TEXT SEGMENT section start
JupyterHub is a platform that provides access, authentication and interface to the user, data, environments and frameworks and the computing resources in the HPC system.
5. CONCLUSION AND FUTURE WORK
We discussed necessary elements of a canonical workflow for ML applications in ESS to ensure FAIR and reproducible research while exploiting the HPC capability. Our solution builds upon on FDO and RO, and we envision a concept of FAIR unit-test where a researcher can validate the FAIR practices for small segments of codes and experiments. We have introduced some basic rules that ensure that FDO and RO are human- and machine-actionable and that they can achieve scientific reproducibility. For this, we proposed two modules of FDOm and ROm to enforce the suggested basic rules without introducing unnecessary changes to the researcher workflow. The modeules ensure that each experiment is identified by a unique FDO and that series of experiments are encapsulated as RO. In addition to file-based data storage, datacubes provide quick access to data with an integrated FDO pointer function. We have proposed the Jupyter notebook as the core of the CWFR while acknowledging its limitation in a particular undefined state of a notebook. We suggest an experiment dashboard where the researcher can initiate new experiments as an independent notebook. Papermill is a Python-based library that allows us to preserve and document changes in each notebook independently. The approach presented in this study aims to minimize technological barriers for ESS researchers to shift toward integrated FAIR practices. Nevertheless, elevating the fundamental knowledge and skills in CS should remain a goal for ESS communities, because CS developed many concepts and tools to ensure versioning, tracking, reproducibility and portability. These tasks constitute the backbone of FAIR and reproducible research and are the pillars on which canonical workflows can be built.
TEXT SEGMENT section end
EXCERPTED DATA section start
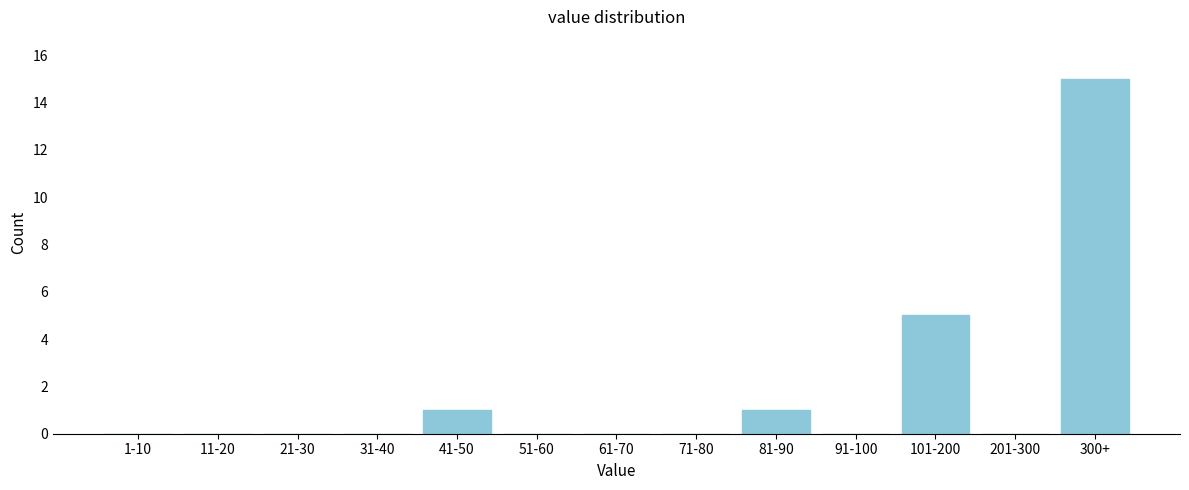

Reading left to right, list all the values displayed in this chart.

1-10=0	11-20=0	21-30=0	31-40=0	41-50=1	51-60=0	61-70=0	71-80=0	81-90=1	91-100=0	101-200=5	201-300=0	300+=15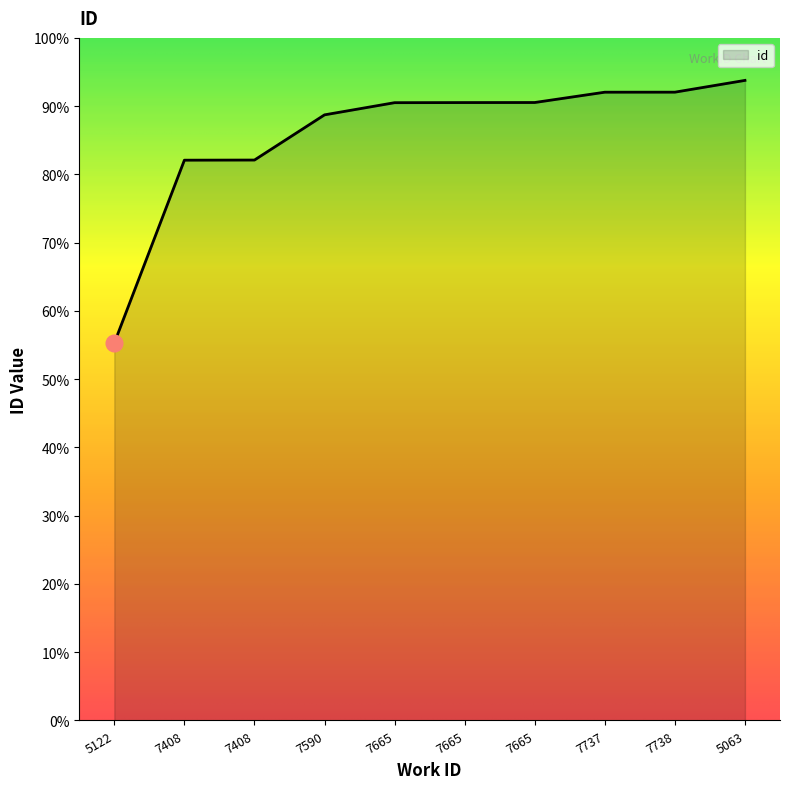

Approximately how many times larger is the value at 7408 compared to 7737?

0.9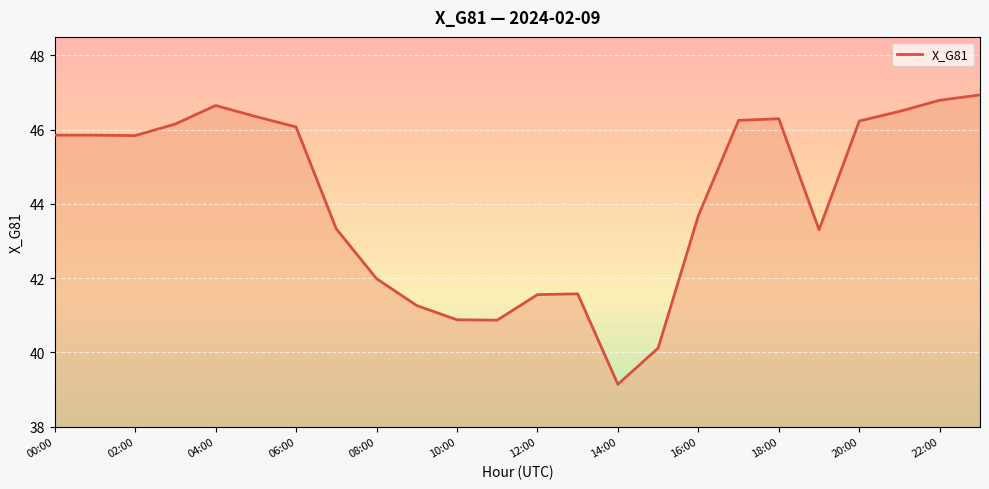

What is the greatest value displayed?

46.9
EXCERPTED DATA section end
WRITTEN TASK: Please print the part of the workflow text between "JupyterHub is a" and "the HPC system.", inclusive. You can set the material aside; it isn't needed.

RESULT OF THE EXERCISE:
JupyterHub is a platform that provides access, authentication and interface to the user, data, environments and frameworks and the computing resources in the HPC system.